## About this exercise
Nothing but the lines from the one containing "left elbow: (291, 616)" to the final line of the entries should appear, copied exactly and without pictures.

[Keypoint text descriptions]
· · ·

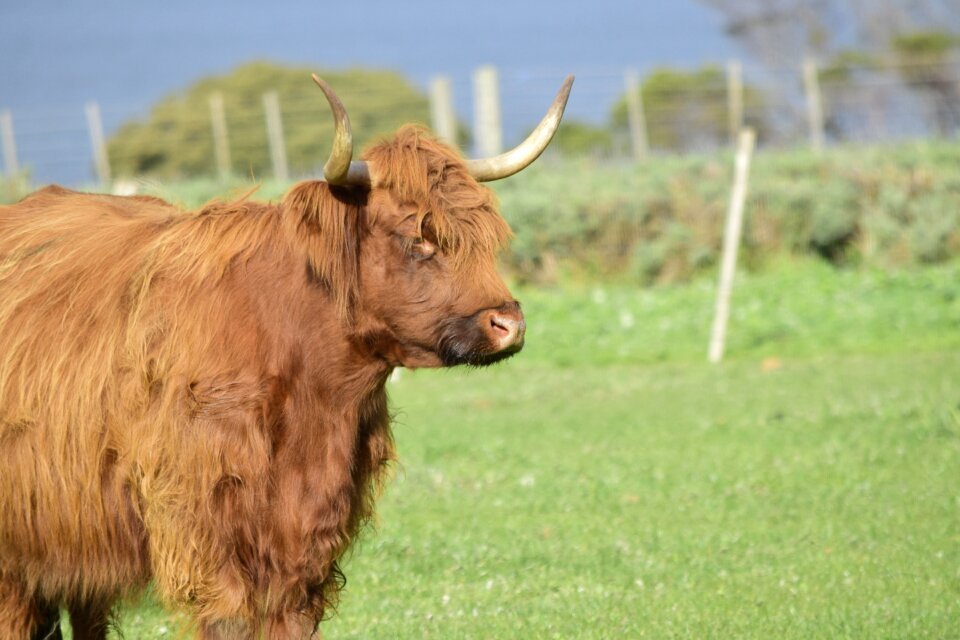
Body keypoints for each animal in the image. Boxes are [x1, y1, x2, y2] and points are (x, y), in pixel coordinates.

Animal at [0, 76, 568, 640]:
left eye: (486, 237)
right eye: (417, 238)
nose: (509, 324)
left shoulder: (312, 526)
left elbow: (291, 616)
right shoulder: (203, 517)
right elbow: (228, 616)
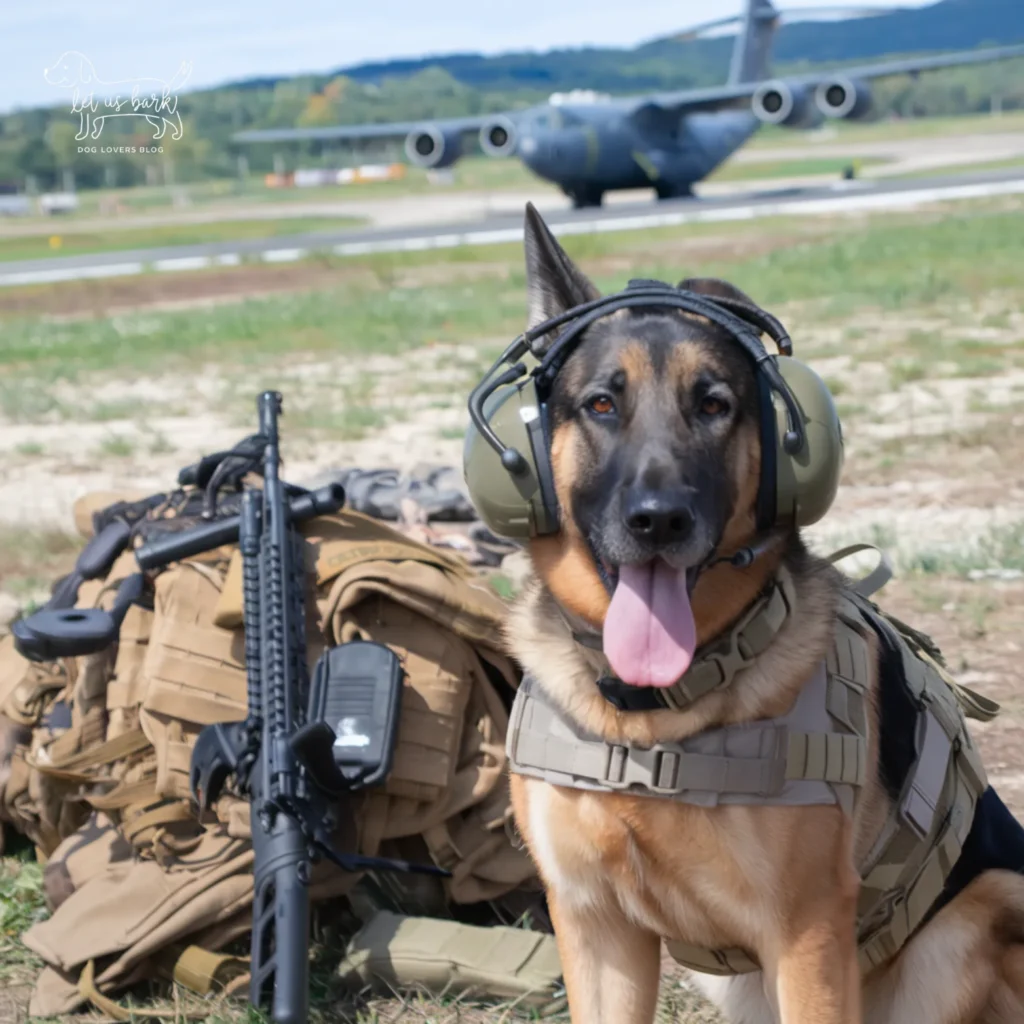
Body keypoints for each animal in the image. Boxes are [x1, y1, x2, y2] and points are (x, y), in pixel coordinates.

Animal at [507, 201, 1024, 1024]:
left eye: (714, 405)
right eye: (601, 405)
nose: (659, 520)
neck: (650, 714)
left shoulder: (805, 936)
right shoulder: (595, 927)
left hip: (988, 905)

· · ·

## Problem solution
left elbow: (291, 616)
right shoulder: (203, 517)
right elbow: (228, 616)
Body keypoints for each animal in the image. Boxes are [x1, y1, x2, y2] and points are (x, y), in pixel coordinates.

Animal at [507, 201, 1024, 1024]:
left eye: (714, 405)
right eye: (601, 405)
nose: (659, 520)
neck: (650, 714)
left shoulder: (805, 936)
right shoulder: (595, 927)
left hip: (988, 905)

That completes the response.